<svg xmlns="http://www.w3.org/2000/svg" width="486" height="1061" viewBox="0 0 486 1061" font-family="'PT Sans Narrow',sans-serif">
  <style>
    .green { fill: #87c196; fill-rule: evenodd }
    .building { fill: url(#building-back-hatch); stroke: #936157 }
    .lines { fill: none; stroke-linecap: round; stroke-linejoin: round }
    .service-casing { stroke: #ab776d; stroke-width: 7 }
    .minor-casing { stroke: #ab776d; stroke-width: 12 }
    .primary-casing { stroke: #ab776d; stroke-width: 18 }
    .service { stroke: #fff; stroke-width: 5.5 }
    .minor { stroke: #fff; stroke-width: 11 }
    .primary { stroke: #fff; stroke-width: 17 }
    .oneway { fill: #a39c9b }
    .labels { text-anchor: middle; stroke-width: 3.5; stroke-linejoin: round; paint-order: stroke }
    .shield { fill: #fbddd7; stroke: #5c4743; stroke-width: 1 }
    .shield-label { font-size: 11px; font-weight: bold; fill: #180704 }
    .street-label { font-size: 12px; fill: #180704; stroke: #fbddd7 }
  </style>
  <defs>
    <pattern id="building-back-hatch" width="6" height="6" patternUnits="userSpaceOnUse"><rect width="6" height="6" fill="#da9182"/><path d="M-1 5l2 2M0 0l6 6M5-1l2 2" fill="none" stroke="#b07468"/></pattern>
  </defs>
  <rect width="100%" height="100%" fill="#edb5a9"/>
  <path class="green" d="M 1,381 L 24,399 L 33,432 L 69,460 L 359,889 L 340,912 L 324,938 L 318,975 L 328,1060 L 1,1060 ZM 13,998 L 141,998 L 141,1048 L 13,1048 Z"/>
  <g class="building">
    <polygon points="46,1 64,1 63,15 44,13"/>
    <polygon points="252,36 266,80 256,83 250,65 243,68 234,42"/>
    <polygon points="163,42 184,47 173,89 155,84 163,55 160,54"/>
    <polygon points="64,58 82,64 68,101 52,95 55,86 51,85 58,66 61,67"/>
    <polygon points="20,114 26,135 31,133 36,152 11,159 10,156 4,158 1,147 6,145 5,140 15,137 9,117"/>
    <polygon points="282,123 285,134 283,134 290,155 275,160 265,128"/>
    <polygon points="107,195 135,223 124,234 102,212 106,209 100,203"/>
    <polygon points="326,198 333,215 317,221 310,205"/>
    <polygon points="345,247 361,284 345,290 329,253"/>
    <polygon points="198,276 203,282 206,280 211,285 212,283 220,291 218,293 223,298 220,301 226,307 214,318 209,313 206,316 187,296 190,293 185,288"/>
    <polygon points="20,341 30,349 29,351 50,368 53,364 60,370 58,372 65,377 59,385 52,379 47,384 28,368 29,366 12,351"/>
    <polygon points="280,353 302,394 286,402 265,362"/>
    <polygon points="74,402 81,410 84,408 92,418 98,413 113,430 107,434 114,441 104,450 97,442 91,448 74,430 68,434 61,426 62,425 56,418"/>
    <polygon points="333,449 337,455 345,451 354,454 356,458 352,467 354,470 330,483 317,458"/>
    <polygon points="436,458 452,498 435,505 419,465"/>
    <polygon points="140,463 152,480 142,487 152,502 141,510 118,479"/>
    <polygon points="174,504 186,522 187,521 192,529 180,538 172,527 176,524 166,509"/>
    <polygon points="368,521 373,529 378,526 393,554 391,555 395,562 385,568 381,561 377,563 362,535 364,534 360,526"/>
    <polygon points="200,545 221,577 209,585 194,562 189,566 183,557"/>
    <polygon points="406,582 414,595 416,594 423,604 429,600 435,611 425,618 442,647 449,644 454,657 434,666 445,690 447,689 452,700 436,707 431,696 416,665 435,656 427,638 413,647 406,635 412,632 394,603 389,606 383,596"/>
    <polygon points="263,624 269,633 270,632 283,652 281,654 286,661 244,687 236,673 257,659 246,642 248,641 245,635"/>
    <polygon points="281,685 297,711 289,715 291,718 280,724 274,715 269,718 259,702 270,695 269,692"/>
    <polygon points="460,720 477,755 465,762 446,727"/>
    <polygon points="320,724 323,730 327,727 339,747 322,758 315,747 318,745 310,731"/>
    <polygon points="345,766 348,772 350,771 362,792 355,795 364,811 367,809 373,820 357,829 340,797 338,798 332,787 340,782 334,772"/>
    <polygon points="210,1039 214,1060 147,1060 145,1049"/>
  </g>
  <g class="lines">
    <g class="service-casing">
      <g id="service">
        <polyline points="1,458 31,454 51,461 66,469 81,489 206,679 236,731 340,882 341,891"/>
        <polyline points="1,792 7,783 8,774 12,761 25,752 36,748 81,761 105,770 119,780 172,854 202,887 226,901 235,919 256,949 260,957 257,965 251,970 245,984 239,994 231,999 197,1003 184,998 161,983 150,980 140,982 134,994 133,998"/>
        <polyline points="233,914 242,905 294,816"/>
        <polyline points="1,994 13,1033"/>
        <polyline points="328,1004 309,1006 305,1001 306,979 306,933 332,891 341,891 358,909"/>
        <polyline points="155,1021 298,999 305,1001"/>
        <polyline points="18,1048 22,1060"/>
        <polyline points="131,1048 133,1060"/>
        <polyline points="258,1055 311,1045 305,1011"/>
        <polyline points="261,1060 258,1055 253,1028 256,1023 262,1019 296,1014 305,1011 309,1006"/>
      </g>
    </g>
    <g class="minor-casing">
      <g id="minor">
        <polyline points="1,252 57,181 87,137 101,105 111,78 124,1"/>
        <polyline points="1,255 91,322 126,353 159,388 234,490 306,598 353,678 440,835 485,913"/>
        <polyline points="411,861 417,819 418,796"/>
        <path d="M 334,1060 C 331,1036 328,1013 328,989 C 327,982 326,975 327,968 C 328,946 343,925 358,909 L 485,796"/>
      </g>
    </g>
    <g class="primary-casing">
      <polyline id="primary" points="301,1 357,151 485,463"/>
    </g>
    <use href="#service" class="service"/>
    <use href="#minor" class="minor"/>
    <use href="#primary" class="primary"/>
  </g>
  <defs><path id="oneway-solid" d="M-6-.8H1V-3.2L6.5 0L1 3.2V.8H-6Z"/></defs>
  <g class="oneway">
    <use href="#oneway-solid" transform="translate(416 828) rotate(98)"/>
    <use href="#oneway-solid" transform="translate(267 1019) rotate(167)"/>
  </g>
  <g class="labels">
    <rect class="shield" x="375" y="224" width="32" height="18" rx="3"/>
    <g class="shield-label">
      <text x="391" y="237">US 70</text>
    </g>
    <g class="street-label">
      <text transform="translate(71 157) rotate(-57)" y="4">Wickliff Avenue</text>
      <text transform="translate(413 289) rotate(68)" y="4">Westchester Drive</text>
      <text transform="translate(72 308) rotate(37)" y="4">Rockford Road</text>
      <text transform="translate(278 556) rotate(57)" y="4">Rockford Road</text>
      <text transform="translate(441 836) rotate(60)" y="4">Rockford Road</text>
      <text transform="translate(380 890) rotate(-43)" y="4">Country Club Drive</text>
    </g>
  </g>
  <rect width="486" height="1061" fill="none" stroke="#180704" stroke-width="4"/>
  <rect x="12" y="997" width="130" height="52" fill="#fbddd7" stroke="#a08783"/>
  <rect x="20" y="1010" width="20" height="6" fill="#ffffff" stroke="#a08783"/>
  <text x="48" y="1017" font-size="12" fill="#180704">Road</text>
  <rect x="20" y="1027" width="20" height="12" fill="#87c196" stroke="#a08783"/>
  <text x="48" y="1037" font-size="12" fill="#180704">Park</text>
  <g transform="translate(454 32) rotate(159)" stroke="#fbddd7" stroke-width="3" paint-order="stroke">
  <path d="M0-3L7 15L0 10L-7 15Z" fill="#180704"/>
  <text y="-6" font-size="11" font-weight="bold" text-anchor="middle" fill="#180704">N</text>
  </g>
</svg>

▸ YOUR OBJECTIVE: Please repeat the material in full, keeping it exact.

▸ RESULT OF THIS TASK:
<svg xmlns="http://www.w3.org/2000/svg" width="486" height="1061" viewBox="0 0 486 1061" font-family="'PT Sans Narrow',sans-serif">
  <style>
    .green { fill: #87c196; fill-rule: evenodd }
    .building { fill: url(#building-back-hatch); stroke: #936157 }
    .lines { fill: none; stroke-linecap: round; stroke-linejoin: round }
    .service-casing { stroke: #ab776d; stroke-width: 7 }
    .minor-casing { stroke: #ab776d; stroke-width: 12 }
    .primary-casing { stroke: #ab776d; stroke-width: 18 }
    .service { stroke: #fff; stroke-width: 5.5 }
    .minor { stroke: #fff; stroke-width: 11 }
    .primary { stroke: #fff; stroke-width: 17 }
    .oneway { fill: #a39c9b }
    .labels { text-anchor: middle; stroke-width: 3.5; stroke-linejoin: round; paint-order: stroke }
    .shield { fill: #fbddd7; stroke: #5c4743; stroke-width: 1 }
    .shield-label { font-size: 11px; font-weight: bold; fill: #180704 }
    .street-label { font-size: 12px; fill: #180704; stroke: #fbddd7 }
  </style>
  <defs>
    <pattern id="building-back-hatch" width="6" height="6" patternUnits="userSpaceOnUse"><rect width="6" height="6" fill="#da9182"/><path d="M-1 5l2 2M0 0l6 6M5-1l2 2" fill="none" stroke="#b07468"/></pattern>
  </defs>
  <rect width="100%" height="100%" fill="#edb5a9"/>
  <path class="green" d="M 1,381 L 24,399 L 33,432 L 69,460 L 359,889 L 340,912 L 324,938 L 318,975 L 328,1060 L 1,1060 ZM 13,998 L 141,998 L 141,1048 L 13,1048 Z"/>
  <g class="building">
    <polygon points="46,1 64,1 63,15 44,13"/>
    <polygon points="252,36 266,80 256,83 250,65 243,68 234,42"/>
    <polygon points="163,42 184,47 173,89 155,84 163,55 160,54"/>
    <polygon points="64,58 82,64 68,101 52,95 55,86 51,85 58,66 61,67"/>
    <polygon points="20,114 26,135 31,133 36,152 11,159 10,156 4,158 1,147 6,145 5,140 15,137 9,117"/>
    <polygon points="282,123 285,134 283,134 290,155 275,160 265,128"/>
    <polygon points="107,195 135,223 124,234 102,212 106,209 100,203"/>
    <polygon points="326,198 333,215 317,221 310,205"/>
    <polygon points="345,247 361,284 345,290 329,253"/>
    <polygon points="198,276 203,282 206,280 211,285 212,283 220,291 218,293 223,298 220,301 226,307 214,318 209,313 206,316 187,296 190,293 185,288"/>
    <polygon points="20,341 30,349 29,351 50,368 53,364 60,370 58,372 65,377 59,385 52,379 47,384 28,368 29,366 12,351"/>
    <polygon points="280,353 302,394 286,402 265,362"/>
    <polygon points="74,402 81,410 84,408 92,418 98,413 113,430 107,434 114,441 104,450 97,442 91,448 74,430 68,434 61,426 62,425 56,418"/>
    <polygon points="333,449 337,455 345,451 354,454 356,458 352,467 354,470 330,483 317,458"/>
    <polygon points="436,458 452,498 435,505 419,465"/>
    <polygon points="140,463 152,480 142,487 152,502 141,510 118,479"/>
    <polygon points="174,504 186,522 187,521 192,529 180,538 172,527 176,524 166,509"/>
    <polygon points="368,521 373,529 378,526 393,554 391,555 395,562 385,568 381,561 377,563 362,535 364,534 360,526"/>
    <polygon points="200,545 221,577 209,585 194,562 189,566 183,557"/>
    <polygon points="406,582 414,595 416,594 423,604 429,600 435,611 425,618 442,647 449,644 454,657 434,666 445,690 447,689 452,700 436,707 431,696 416,665 435,656 427,638 413,647 406,635 412,632 394,603 389,606 383,596"/>
    <polygon points="263,624 269,633 270,632 283,652 281,654 286,661 244,687 236,673 257,659 246,642 248,641 245,635"/>
    <polygon points="281,685 297,711 289,715 291,718 280,724 274,715 269,718 259,702 270,695 269,692"/>
    <polygon points="460,720 477,755 465,762 446,727"/>
    <polygon points="320,724 323,730 327,727 339,747 322,758 315,747 318,745 310,731"/>
    <polygon points="345,766 348,772 350,771 362,792 355,795 364,811 367,809 373,820 357,829 340,797 338,798 332,787 340,782 334,772"/>
    <polygon points="210,1039 214,1060 147,1060 145,1049"/>
  </g>
  <g class="lines">
    <g class="service-casing">
      <g id="service">
        <polyline points="1,458 31,454 51,461 66,469 81,489 206,679 236,731 340,882 341,891"/>
        <polyline points="1,792 7,783 8,774 12,761 25,752 36,748 81,761 105,770 119,780 172,854 202,887 226,901 235,919 256,949 260,957 257,965 251,970 245,984 239,994 231,999 197,1003 184,998 161,983 150,980 140,982 134,994 133,998"/>
        <polyline points="233,914 242,905 294,816"/>
        <polyline points="1,994 13,1033"/>
        <polyline points="328,1004 309,1006 305,1001 306,979 306,933 332,891 341,891 358,909"/>
        <polyline points="155,1021 298,999 305,1001"/>
        <polyline points="18,1048 22,1060"/>
        <polyline points="131,1048 133,1060"/>
        <polyline points="258,1055 311,1045 305,1011"/>
        <polyline points="261,1060 258,1055 253,1028 256,1023 262,1019 296,1014 305,1011 309,1006"/>
      </g>
    </g>
    <g class="minor-casing">
      <g id="minor">
        <polyline points="1,252 57,181 87,137 101,105 111,78 124,1"/>
        <polyline points="1,255 91,322 126,353 159,388 234,490 306,598 353,678 440,835 485,913"/>
        <polyline points="411,861 417,819 418,796"/>
        <path d="M 334,1060 C 331,1036 328,1013 328,989 C 327,982 326,975 327,968 C 328,946 343,925 358,909 L 485,796"/>
      </g>
    </g>
    <g class="primary-casing">
      <polyline id="primary" points="301,1 357,151 485,463"/>
    </g>
    <use href="#service" class="service"/>
    <use href="#minor" class="minor"/>
    <use href="#primary" class="primary"/>
  </g>
  <defs><path id="oneway-solid" d="M-6-.8H1V-3.2L6.5 0L1 3.2V.8H-6Z"/></defs>
  <g class="oneway">
    <use href="#oneway-solid" transform="translate(416 828) rotate(98)"/>
    <use href="#oneway-solid" transform="translate(267 1019) rotate(167)"/>
  </g>
  <g class="labels">
    <rect class="shield" x="375" y="224" width="32" height="18" rx="3"/>
    <g class="shield-label">
      <text x="391" y="237">US 70</text>
    </g>
    <g class="street-label">
      <text transform="translate(71 157) rotate(-57)" y="4">Wickliff Avenue</text>
      <text transform="translate(413 289) rotate(68)" y="4">Westchester Drive</text>
      <text transform="translate(72 308) rotate(37)" y="4">Rockford Road</text>
      <text transform="translate(278 556) rotate(57)" y="4">Rockford Road</text>
      <text transform="translate(441 836) rotate(60)" y="4">Rockford Road</text>
      <text transform="translate(380 890) rotate(-43)" y="4">Country Club Drive</text>
    </g>
  </g>
  <rect width="486" height="1061" fill="none" stroke="#180704" stroke-width="4"/>
  <rect x="12" y="997" width="130" height="52" fill="#fbddd7" stroke="#a08783"/>
  <rect x="20" y="1010" width="20" height="6" fill="#ffffff" stroke="#a08783"/>
  <text x="48" y="1017" font-size="12" fill="#180704">Road</text>
  <rect x="20" y="1027" width="20" height="12" fill="#87c196" stroke="#a08783"/>
  <text x="48" y="1037" font-size="12" fill="#180704">Park</text>
  <g transform="translate(454 32) rotate(159)" stroke="#fbddd7" stroke-width="3" paint-order="stroke">
  <path d="M0-3L7 15L0 10L-7 15Z" fill="#180704"/>
  <text y="-6" font-size="11" font-weight="bold" text-anchor="middle" fill="#180704">N</text>
  </g>
</svg>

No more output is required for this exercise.